Dalian Wanda Commercial Properties will debut on the Hong Kong Stock
Exchange on 23 December but the markets do not expect a blockbuster
first appearance for what will be Asia's largest initial public offering
(IPO) this year.
The looming flotation, of the firm that boasts
China's largest commercial property portfolio, will see billionaire
owner Wang Jianlin regain his title as China's richest man from Alibaba
Group boss Jack Ma.
But one analyst has warned that the listing could struggle on its debut on Tuesday.
Jackson
Wong, associate director at United Simsen Securities, told CNBC: "It's
not going to have a blockbuster debut. They will manage to have a flat
opening because of the size and valuation. They valued themselves at
single-digit PEs [price-to-earnings ratios], cheaper than other property
stocks in Hong Kong."
Wong added: "Property stocks are not hot in
Hong Kong right now, so I don't expect a huge opening but it will be
better than what most people think. Recent IPOs have had a 10%-20% drop
from their debut price, so this could perform just ok tomorrow."
Fitch
Ratings said in a 21 December note: "Dalian Wanda Commercial Properties
recent IPO...will drive its leverage down, although the China-based
developer will continue to have limited headroom at its current rating
level.
"Since the beginning of 2014, Wanda's leverage has
increased substantially as it embarked on an aggressive plan to develop
six Wanda City projects. Leverage peaked at 10.8x at end-June 2014.
Fitch estimates that the proceeds from this IPO will reduce Wanda's
leverage to just under 7x and trim its net debt to slightly below
CNY80bn by end-2014 from CNY101bn at end-June 2014."
Moody's said
in a recent report: "We estimate that Dalian Wanda Commercial
Properties' net debt/net capitalization ratio will decline to 38% to 42%
at the end of 2014, from 44.5% at the end of June 2014.

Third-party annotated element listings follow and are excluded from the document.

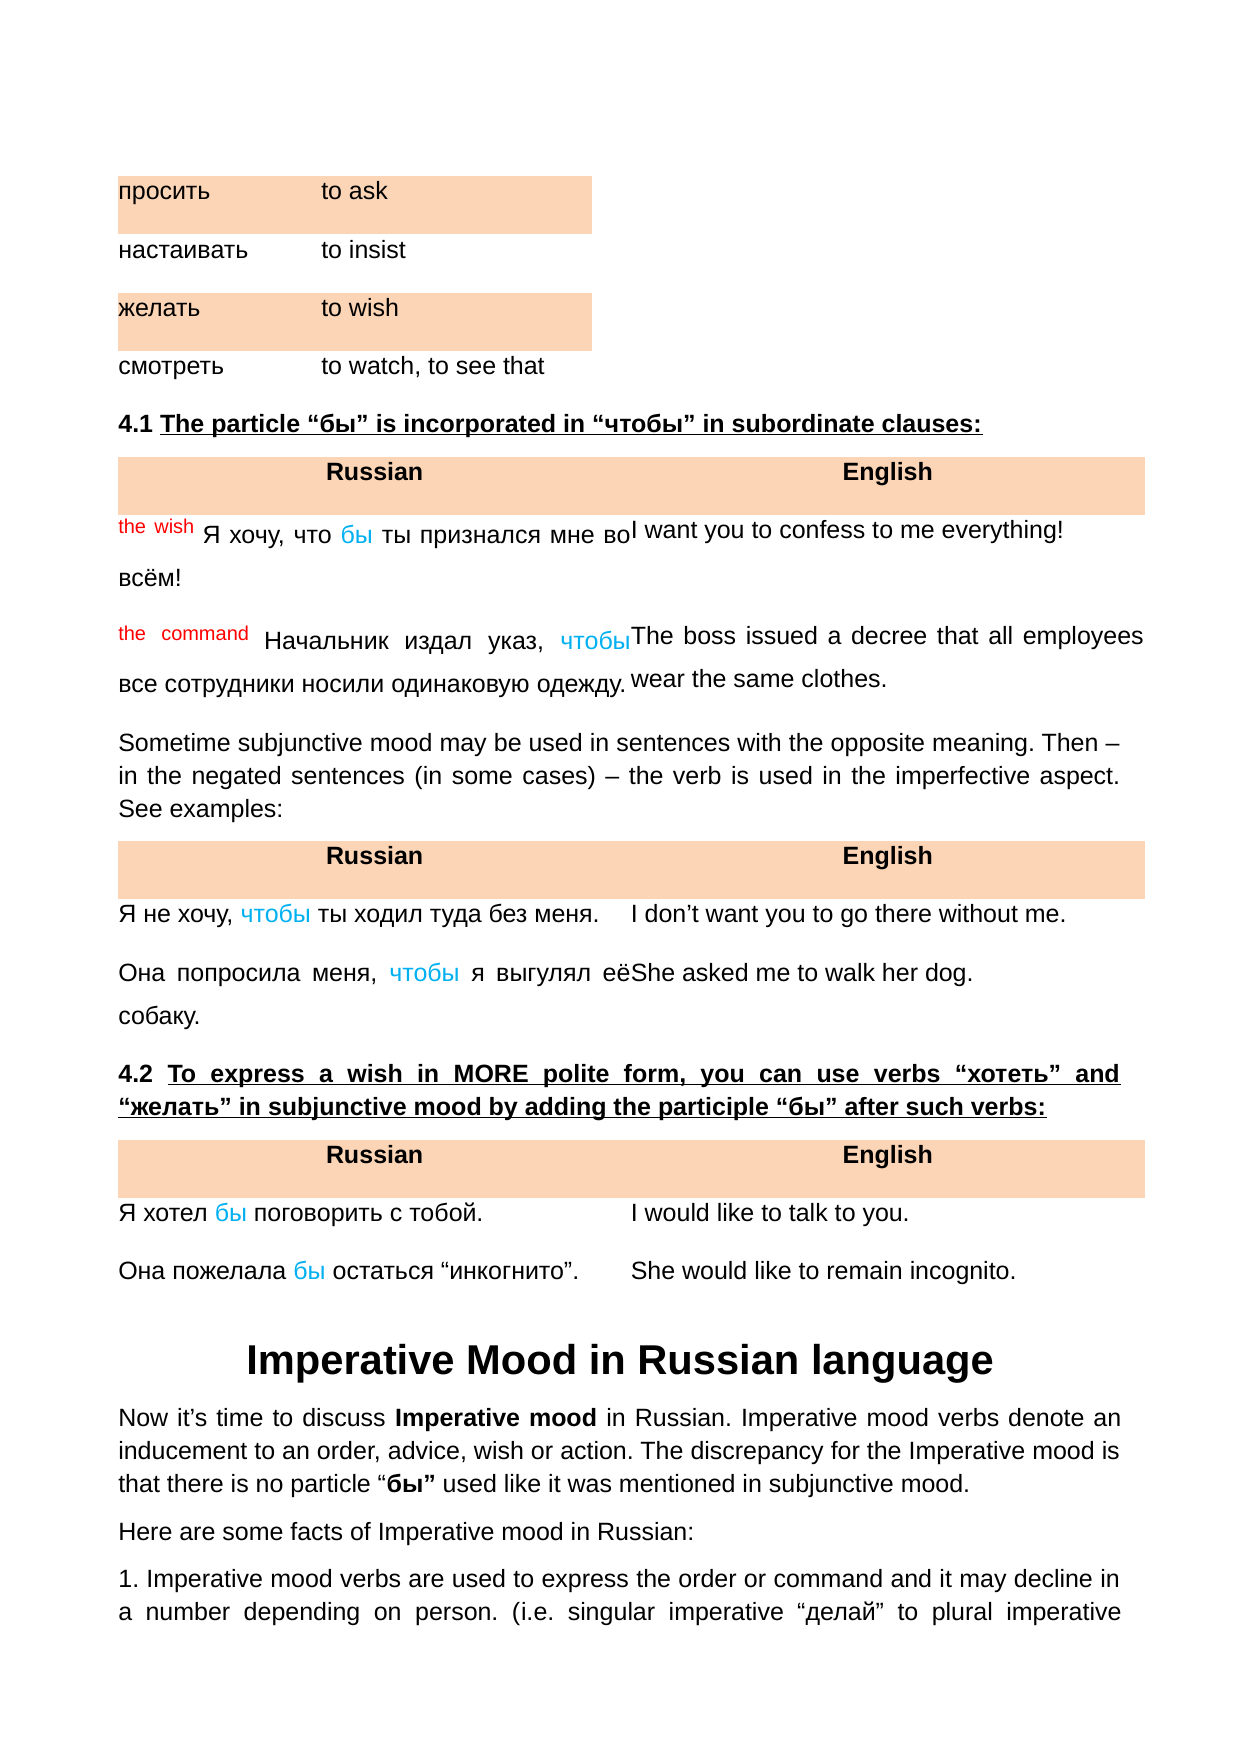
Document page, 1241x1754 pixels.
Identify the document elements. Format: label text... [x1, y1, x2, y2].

table_header English [631, 1140, 1145, 1198]
table_header [321, 118, 592, 176]
table_cell the command Начальник издал указ, чтобы все сотрудники носили одинаковую одежду. [118, 621, 631, 728]
text Sometime subjunctive mood may be used in sentences with the opposite meaning. Then – in the negated sentences (in some cases) – the verb is used in the imperfective aspect. See examples: [118, 728, 1122, 822]
table_header English [631, 841, 1145, 899]
table_cell the wish Я хочу, что бы ты признался мне во всём! [118, 515, 631, 621]
text 4.2 To express a wish in MORE polite form, you can use verbs “хотеть” and “желать” in subjunctive mood by adding the participle “бы” after such verbs: [118, 1059, 1122, 1121]
table_cell I want you to confess to me everything! [631, 515, 1145, 621]
table_cell смотреть [118, 351, 321, 409]
subtitle Imperative Mood in Russian language [118, 1335, 1122, 1383]
table_header English [631, 457, 1145, 515]
table_cell to insist [321, 235, 592, 293]
table_header Russian [118, 1140, 631, 1198]
text 1. Imperative mood verbs are used to express the order or command and it may decline in a number depending on person. (i.e. singular imperative “делай” to plural imperative [118, 1564, 1122, 1626]
table_cell Она попросила меня, чтобы я выгулял её собаку. [118, 958, 631, 1059]
table_cell настаивать [118, 235, 321, 293]
table_header Russian [118, 841, 631, 899]
table_cell Она пожелала бы остаться “инкогнито”. [118, 1256, 631, 1314]
text Here are some facts of Imperative mood in Russian: [118, 1516, 1122, 1545]
table_cell She would like to remain incognito. [631, 1256, 1145, 1314]
text Now it’s time to discuss Imperative mood in Russian. Imperative mood verbs denote an inducement to an order, advice, wish or action. The discrepancy for the Imperative mood is that there is no particle “бы” used like it was mentioned in subjunctive mood. [118, 1403, 1122, 1498]
table_cell I don’t want you to go there without me. [631, 900, 1145, 958]
table_cell просить [118, 176, 321, 234]
table_cell to ask [321, 176, 592, 234]
table_cell She asked me to walk her dog. [631, 958, 1145, 1059]
text 4.1 The particle “бы” is incorporated in “чтобы” in subordinate clauses: [118, 409, 1122, 438]
table_cell Я не хочу, чтобы ты ходил туда без меня. [118, 900, 631, 958]
table_cell The boss issued a decree that all employees wear the same clothes. [631, 621, 1145, 728]
table_header [118, 118, 321, 176]
table_header Russian [118, 457, 631, 515]
table_cell to watch, to see that [321, 351, 592, 409]
table_cell to wish [321, 293, 592, 351]
table_cell желать [118, 293, 321, 351]
table_cell Я хотел бы поговорить с тобой. [118, 1198, 631, 1256]
table_cell I would like to talk to you. [631, 1198, 1145, 1256]
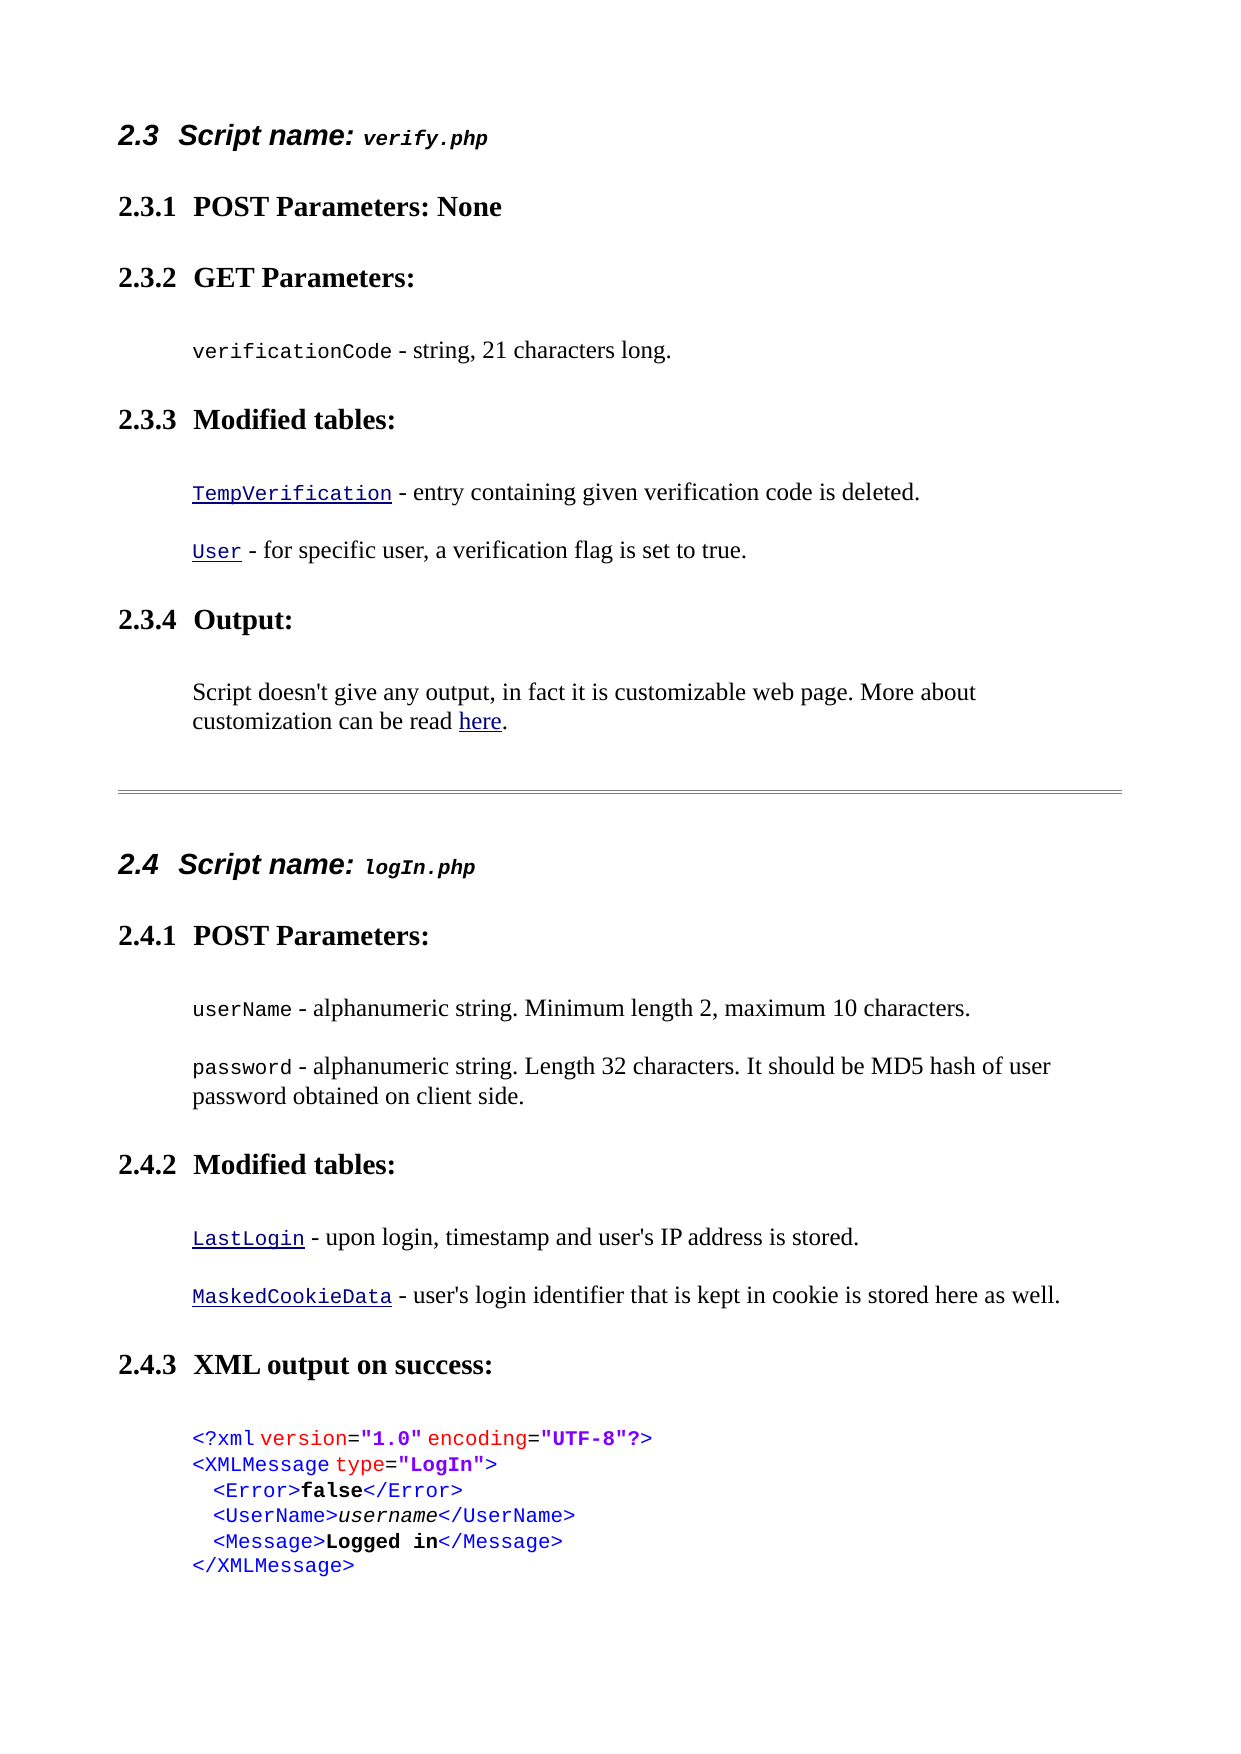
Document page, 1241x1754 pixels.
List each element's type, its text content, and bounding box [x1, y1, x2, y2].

text Script doesn't give any output, in fact it is customizable web page. More about customization can be read here. [118, 648, 1122, 735]
subtitle Modified tables: [118, 402, 1122, 436]
text LastLogin - upon login, timestamp and user's IP address is stored. MaskedCookieData - user's login identifier that is kept in cookie is stored here as well. [118, 1193, 1122, 1310]
subtitle GET Parameters: [118, 260, 1122, 294]
subtitle POST Parameters: [118, 918, 1122, 952]
text verificationCode - string, 21 characters long. [118, 306, 1122, 365]
text <?xml version="1.0" encoding="UTF-8"?> <XMLMessage type="LogIn"> <Error>false</Error> <UserName>username</UserName> <Message>Logged in</Message> </XMLMessage> [118, 1393, 1122, 1578]
subtitle Modified tables: [118, 1147, 1122, 1181]
text userName - alphanumeric string. Minimum length 2, maximum 10 characters. password - alphanumeric string. Length 32 characters. It should be MD5 hash of user password obtained on client side. [118, 964, 1122, 1110]
subtitle POST Parameters: None [118, 189, 1122, 223]
subtitle Script name: logIn.php [118, 847, 1122, 881]
subtitle XML output on success: [118, 1347, 1122, 1381]
subtitle Script name: verify.php [118, 118, 1122, 152]
text TempVerification - entry containing given verification code is deleted. User - for specific user, a verification flag is set to true. [118, 448, 1122, 565]
subtitle Output: [118, 602, 1122, 636]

"The IPO will also reduce the company's reliance on debt funding, thereby enhancing its interest coverage."
The
property arm of Jianlin's Dalian Wanda Group raised $3.7bn (£2.4bn,
€3bn) last week after selling 600 million shares at $6.19 each, priced
at the higher end of expectations.
Earlier in the month, the property developer was compelled to cut the size of the offering by at least a third after investors balked at the high valuation. The firm had initially targeted to raise up to $6bn.